I will admit that I had not done my fair share of research for Venice. It was the last stop on our trip, so it was the last city to research, which came up on my to-do list about the time I started packing... meaning, it didn't really happen. As pathetic as it may sound, I did not fully comprehend that Venice was ON THE WATER. Not like, "Oh, I'm at this lake house that overlooks the water." More like "This entire city is on the water and people are puttin' around in WATER TAXIS!!" I have never seen such a thing. We legitimately took a WATER TAXI while in Venice.
As nice as some of our hotels were on the trip, this hotel was definitely in the top three. Hotel Dragomi is where we stayed and although very nice, it was in a pretty crummy piazza. At this point we were so snoody about our piazzas, that we were able to say things like "it's in a crummy piazza." But, it legitimately was.
Venice was literally the hardest city to navigate that I have ever been in in my life. I don't know which was more worthless, a GPS or a map. The GPS was so confusing I wanted to smash it against a gondola. The map was better, however, I found it also difficult to read. Not to mention, my brain was overloaded with carbs and not firing on all cylinders.
Regardless of our inability to navigate Venice, it quickly became my second favorite city on this trip. It was just stunning. To break the "city on the water" down for you, there were literal waterways everywhere that you would be a major road in America. There were actual roads and walking paths, but significantly more waterways. The water-road system made the pathways in between them very quaint and picturesque and they had piazzas everywhere. It was truly lovely.
Now, we had seen our fair share of basilicas on this trip, but this was my second favorite. This is Saint Marks Basilica and one of the major attractions in Italy. This is located in a HUGE piazza by Doge's palace and connects to a prison, which you get to from the Bridge of Sighs. <Also another of my favorites>
This is Doges Palace. We paid for a tour of Doge's Palace and St Marks. Our "english speaking tour guide" , Gabriel, spoke incredibly broken and difficult to understand English. Not to mention, he didnt know how to turn his 1999s flip phone on silent and it RANG CONSTANTLY.
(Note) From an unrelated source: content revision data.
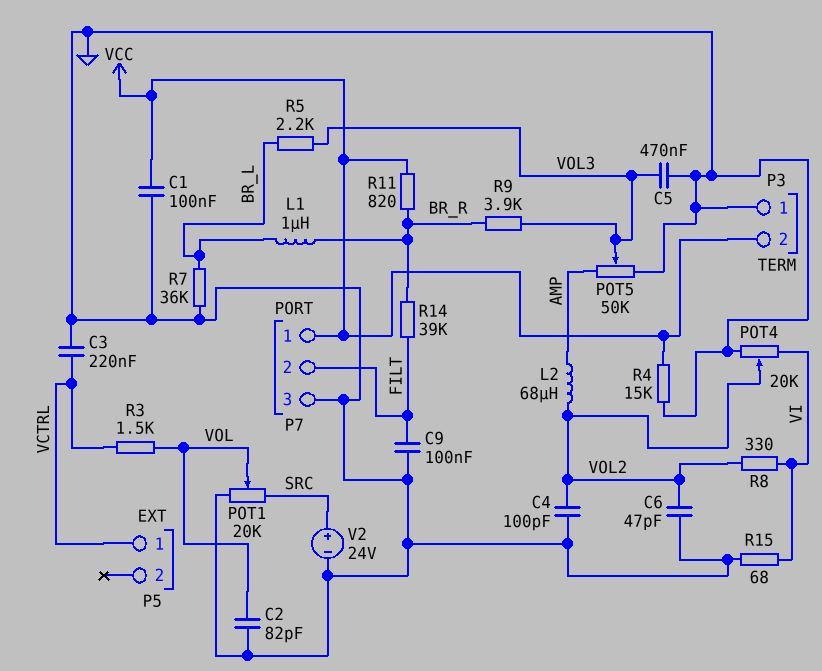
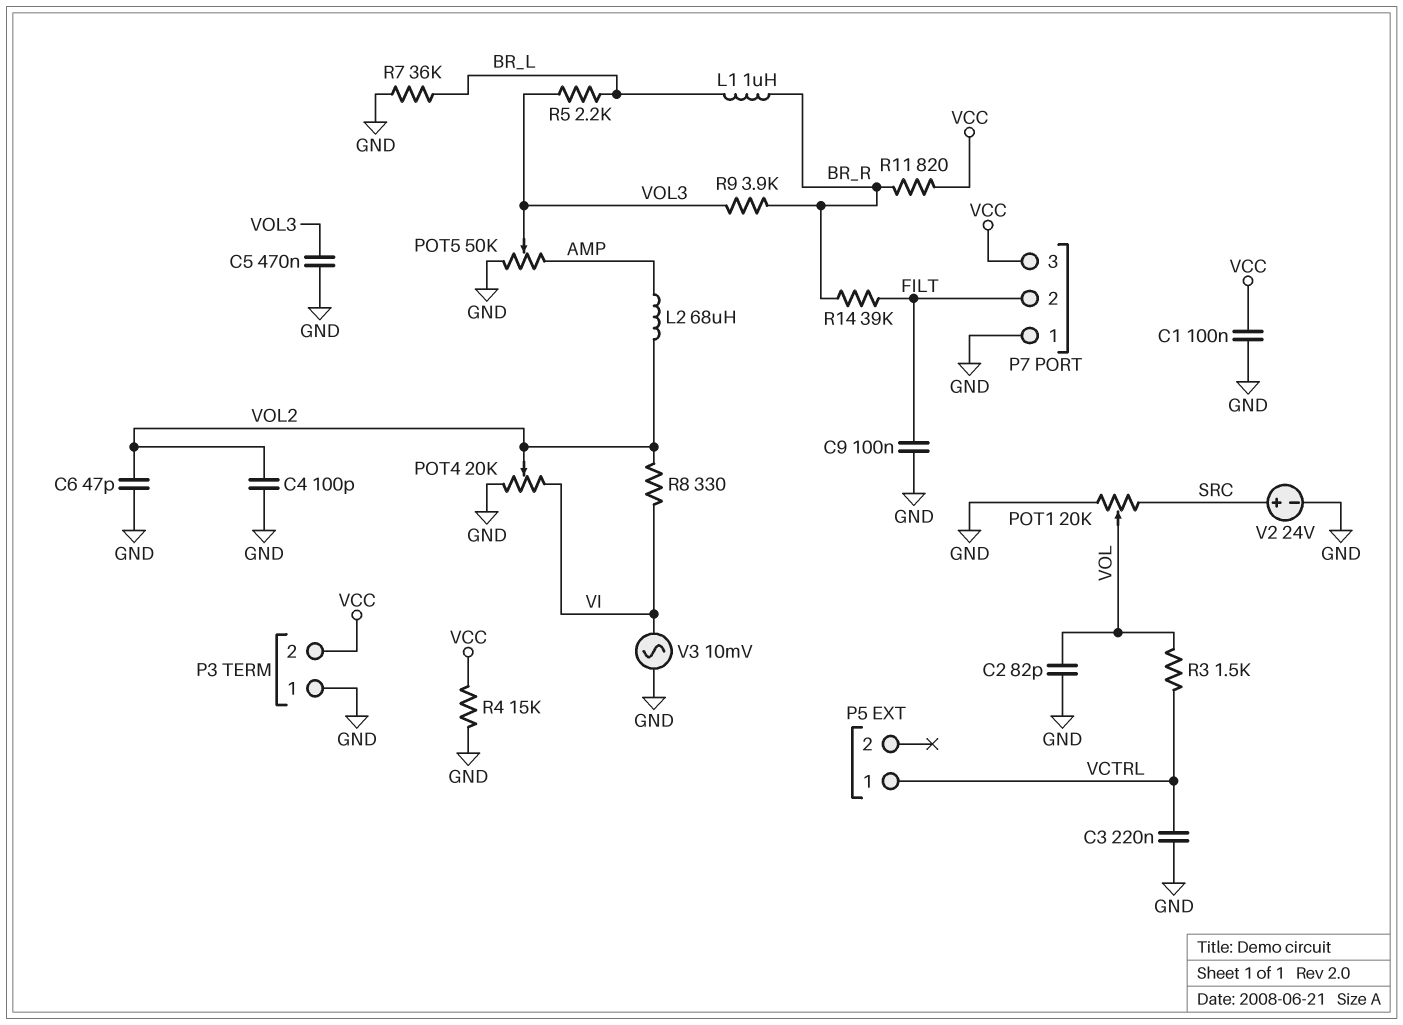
P7 pin 1: VCC -> GND
P7 pin 3: GND -> VCC
R15: 68 (GND, VI) -> none
V3: none -> AC 10mV (GND, VI)

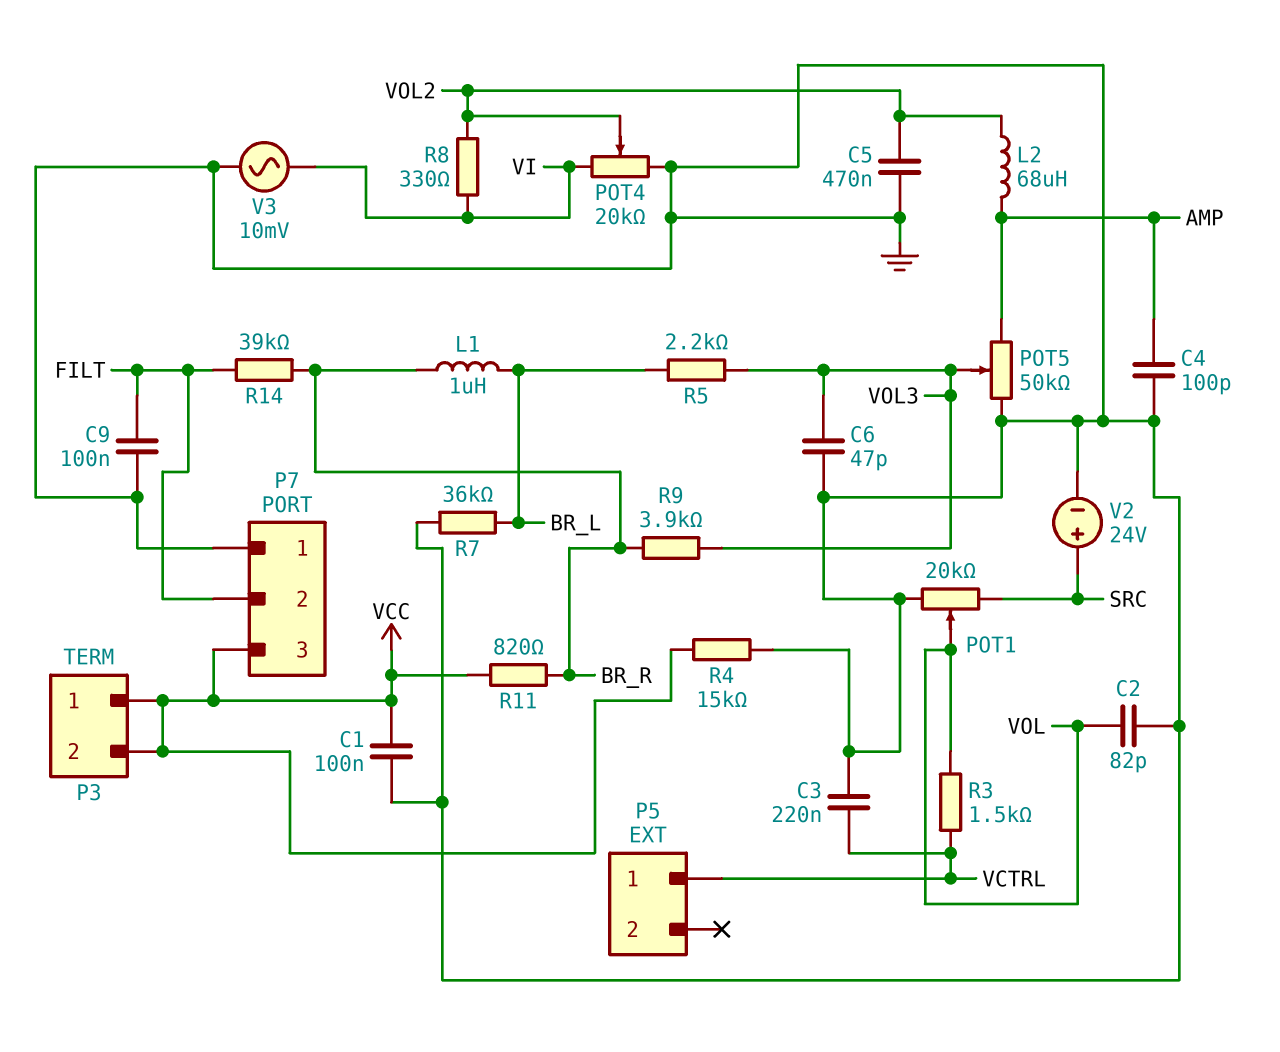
C4: 100pF (GND, VOL2) -> 100pF (AMP, GND)
C5: 470nF (GND, VOL3) -> 470nF (GND, VOL2)
C6: 47pF (GND, VOL2) -> 47pF (GND, VOL3)
P3 pin 1: GND -> VCC

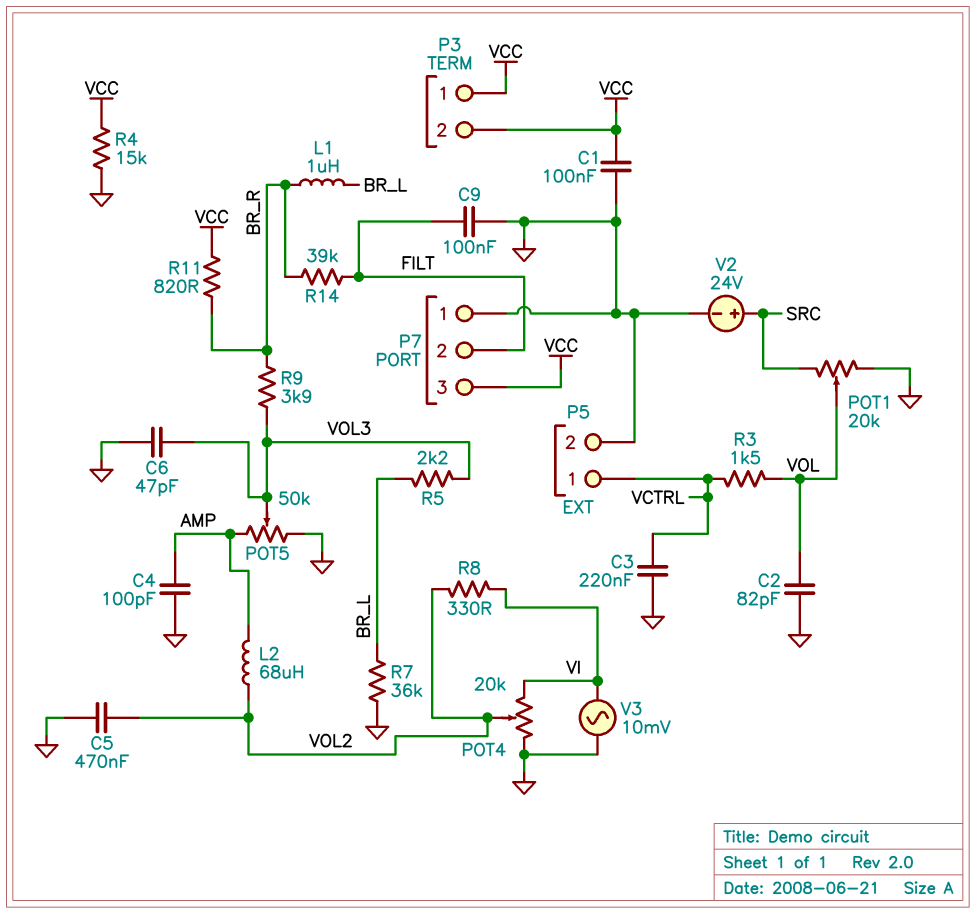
P5 pin 2: none -> GND

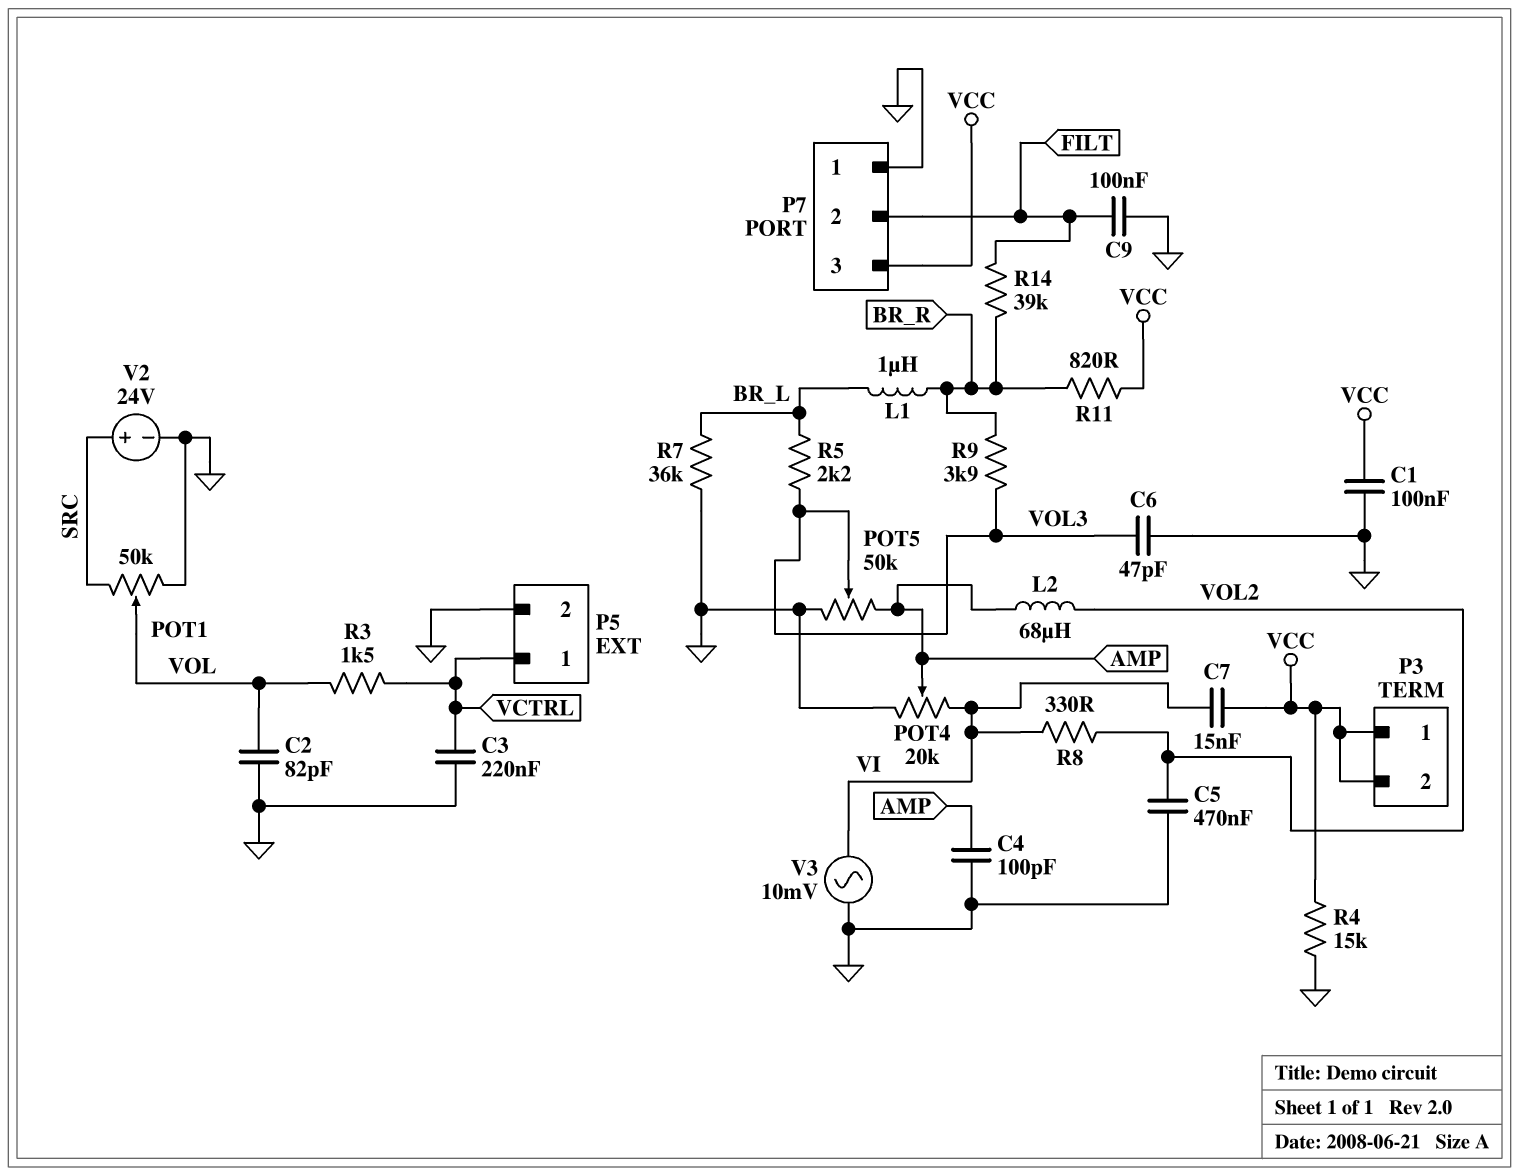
C7: none -> 15nF (VCC, VI)
POT1: 20k (GND, SRC, wiper VOL) -> 50k (GND, SRC, wiper VOL)
POT4: 20k (GND, VI, wiper VOL2) -> 20k (GND, VI, wiper AMP)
This is taken from inside the Bridge of Sighs. I know you're all thinking what bad photographer I am, however, this picture was taken this way on purpose to show that its inside the bridge and showing the architectural peak of the opening in the bridge. < I know, Im artsy.>
The Bridge of Signs comes from the Palace , where court was held, and over to the Prison. They would take prisoners over this bridge after they had been convicted. You can imagine why it's named the Bridge of Sighs.
This is another shot of some of the smaller water roads near our hotel.
On our last day in Italy we ventured to get a fish pedicure. These unique fish from Turkey eat the dead skin cells off of your feet and ankles. It felt like a bunch of tiny prickles <is that a word> going into your feet. It was so weird and we literally laughed through the entire thing. About 20 people stopped in the window and asked us what it felt like.
This trip was truly like any other. We experienced all the feels on this trip.
The excitement of seeing new things and places..
The discomfort of being away from home..
The happiness of being away from the daily grind..
The thrill of walking in the steps of history..
The deep sadness of losing a loved one while being gone..
The manic feeling of uncontrol not being able to be with my family during this loss..
It was a true roller coaster of emotions.
Life is like that sometimes. And as "punny" as it may sound, we just have to Keep On Rowland.